Ensuite la corde est rabattue sur le côté opposé.
On attelle une paire de bovins à l’extrémité de la corde ou de la chaîne afin de pouvoir hisser le tronc qui va prendre appui sur les rondins et monter sur ceux-ci en coulissant à l’intérieur de la boucle formée par la corde.
Chargement avec Annabelle et Azalée
Si les troncs sont gros et lourds on utilise le même principe de traction mais avec une chaîne à chaque roue et une paire de bovins à chaque extrémité.
Au fur et à mesure du chargement, les points d’ancrages de la corde ou des chaînes sont changés afin de pouvoir hisser les dernières grumes au sommet du char.
Au chargement, du fait de la forme irrégulière des bois, il faut compenser l’avancement irrégulier du tronc sur les rondins en dirigeant l’attelage du côté opposé au côté de la grume qui monte le moins vite.
Pour le déchargement des grumes de tailles raisonnables nous pratiquons l’opération inverse en ajoutant simplement des cales entre la grume et les traverses avant et arrière du char afin de faciliter le roulement jusqu’à la roue.
déchargement avec Annabelle et Azalée

Au cours des chargements de grumes, quelle que soit la méthode employée, le matériel subit de fortes contraintes et souffre énormément.

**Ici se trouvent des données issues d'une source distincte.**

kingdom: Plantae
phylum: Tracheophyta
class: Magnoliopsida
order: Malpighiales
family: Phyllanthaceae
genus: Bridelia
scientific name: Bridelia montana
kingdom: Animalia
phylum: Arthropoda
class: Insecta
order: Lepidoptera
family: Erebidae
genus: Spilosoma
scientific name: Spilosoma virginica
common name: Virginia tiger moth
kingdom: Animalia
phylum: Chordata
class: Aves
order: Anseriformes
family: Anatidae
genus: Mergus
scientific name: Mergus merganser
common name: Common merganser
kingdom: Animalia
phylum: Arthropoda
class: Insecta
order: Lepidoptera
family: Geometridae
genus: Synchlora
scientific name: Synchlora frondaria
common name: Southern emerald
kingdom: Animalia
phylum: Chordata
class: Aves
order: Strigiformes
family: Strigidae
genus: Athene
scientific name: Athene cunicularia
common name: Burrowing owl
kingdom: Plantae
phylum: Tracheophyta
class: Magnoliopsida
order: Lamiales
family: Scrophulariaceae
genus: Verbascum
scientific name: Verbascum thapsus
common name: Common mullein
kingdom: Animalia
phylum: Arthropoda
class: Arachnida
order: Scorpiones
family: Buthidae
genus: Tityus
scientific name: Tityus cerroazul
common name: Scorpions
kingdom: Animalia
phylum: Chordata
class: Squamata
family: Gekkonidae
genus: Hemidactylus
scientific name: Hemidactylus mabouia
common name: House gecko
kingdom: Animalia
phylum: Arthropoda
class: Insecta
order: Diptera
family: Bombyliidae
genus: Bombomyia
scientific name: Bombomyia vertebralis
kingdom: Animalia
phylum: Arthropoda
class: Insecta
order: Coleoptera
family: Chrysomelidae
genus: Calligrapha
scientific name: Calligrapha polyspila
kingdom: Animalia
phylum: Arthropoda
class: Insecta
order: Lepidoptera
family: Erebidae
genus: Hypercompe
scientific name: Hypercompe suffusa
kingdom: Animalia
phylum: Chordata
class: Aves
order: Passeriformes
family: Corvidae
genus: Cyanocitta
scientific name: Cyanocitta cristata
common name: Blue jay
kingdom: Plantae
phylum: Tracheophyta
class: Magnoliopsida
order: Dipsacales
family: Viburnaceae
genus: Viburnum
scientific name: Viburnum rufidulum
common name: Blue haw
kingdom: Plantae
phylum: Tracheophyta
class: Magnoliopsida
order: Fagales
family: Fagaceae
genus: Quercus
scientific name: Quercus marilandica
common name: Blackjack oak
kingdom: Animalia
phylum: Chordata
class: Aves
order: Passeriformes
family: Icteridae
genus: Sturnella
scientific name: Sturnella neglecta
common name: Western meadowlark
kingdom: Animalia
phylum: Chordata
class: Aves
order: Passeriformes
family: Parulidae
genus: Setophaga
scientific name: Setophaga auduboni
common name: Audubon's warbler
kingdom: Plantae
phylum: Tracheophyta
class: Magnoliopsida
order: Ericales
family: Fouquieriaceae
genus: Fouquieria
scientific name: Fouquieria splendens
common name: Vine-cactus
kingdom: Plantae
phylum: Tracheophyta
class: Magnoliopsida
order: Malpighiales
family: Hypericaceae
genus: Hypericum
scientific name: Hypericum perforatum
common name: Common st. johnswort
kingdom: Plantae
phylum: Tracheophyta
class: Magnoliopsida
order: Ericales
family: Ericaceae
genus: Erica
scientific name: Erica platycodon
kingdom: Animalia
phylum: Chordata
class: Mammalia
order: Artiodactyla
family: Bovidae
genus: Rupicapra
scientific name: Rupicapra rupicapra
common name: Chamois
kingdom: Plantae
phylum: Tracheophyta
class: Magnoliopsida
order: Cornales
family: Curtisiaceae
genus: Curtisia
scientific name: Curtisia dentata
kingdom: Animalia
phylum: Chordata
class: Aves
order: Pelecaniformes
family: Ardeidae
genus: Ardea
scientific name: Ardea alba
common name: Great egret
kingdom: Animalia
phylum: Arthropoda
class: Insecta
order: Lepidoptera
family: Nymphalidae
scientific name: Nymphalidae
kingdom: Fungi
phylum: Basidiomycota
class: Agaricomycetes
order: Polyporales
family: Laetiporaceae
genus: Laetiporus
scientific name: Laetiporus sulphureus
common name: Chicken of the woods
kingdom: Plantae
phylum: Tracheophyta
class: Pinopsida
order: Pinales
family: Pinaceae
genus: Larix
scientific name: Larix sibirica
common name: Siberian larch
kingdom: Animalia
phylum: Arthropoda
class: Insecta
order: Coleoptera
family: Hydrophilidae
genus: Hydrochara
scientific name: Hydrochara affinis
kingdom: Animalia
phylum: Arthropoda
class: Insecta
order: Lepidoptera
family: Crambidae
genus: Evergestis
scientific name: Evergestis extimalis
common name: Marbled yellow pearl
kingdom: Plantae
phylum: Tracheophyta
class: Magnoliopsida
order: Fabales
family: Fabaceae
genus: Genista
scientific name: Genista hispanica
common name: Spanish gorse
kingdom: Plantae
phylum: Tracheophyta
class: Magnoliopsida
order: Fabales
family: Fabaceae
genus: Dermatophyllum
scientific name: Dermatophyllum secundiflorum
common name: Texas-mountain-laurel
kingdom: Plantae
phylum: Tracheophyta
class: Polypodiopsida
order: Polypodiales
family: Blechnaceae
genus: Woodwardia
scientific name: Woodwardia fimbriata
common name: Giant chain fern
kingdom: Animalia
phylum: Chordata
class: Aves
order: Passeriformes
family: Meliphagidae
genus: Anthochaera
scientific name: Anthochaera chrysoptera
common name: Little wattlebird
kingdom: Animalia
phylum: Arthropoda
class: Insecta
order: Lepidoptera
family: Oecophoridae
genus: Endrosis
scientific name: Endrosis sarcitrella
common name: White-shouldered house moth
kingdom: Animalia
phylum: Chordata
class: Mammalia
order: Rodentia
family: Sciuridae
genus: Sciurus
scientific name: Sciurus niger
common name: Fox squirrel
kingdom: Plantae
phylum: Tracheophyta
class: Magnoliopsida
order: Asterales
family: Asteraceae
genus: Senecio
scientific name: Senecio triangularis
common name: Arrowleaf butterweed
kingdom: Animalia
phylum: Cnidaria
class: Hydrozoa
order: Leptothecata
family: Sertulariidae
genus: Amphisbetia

Il faut arrêter de tirer dès que la grume est sur le char sinon, on lève, et au pire, on verse le char.
Le char que nous utilisons vient de la commune de Varennes sous Dun et a été refait par nos soins (aiguille ferrée, bras de mécanique, coulisse de train avant).




Notre expérience en la matière est bien modeste, mais elle permet cependant de montrer au public le chargement de lourdes grumes sans grues ni fourches de tracteurs.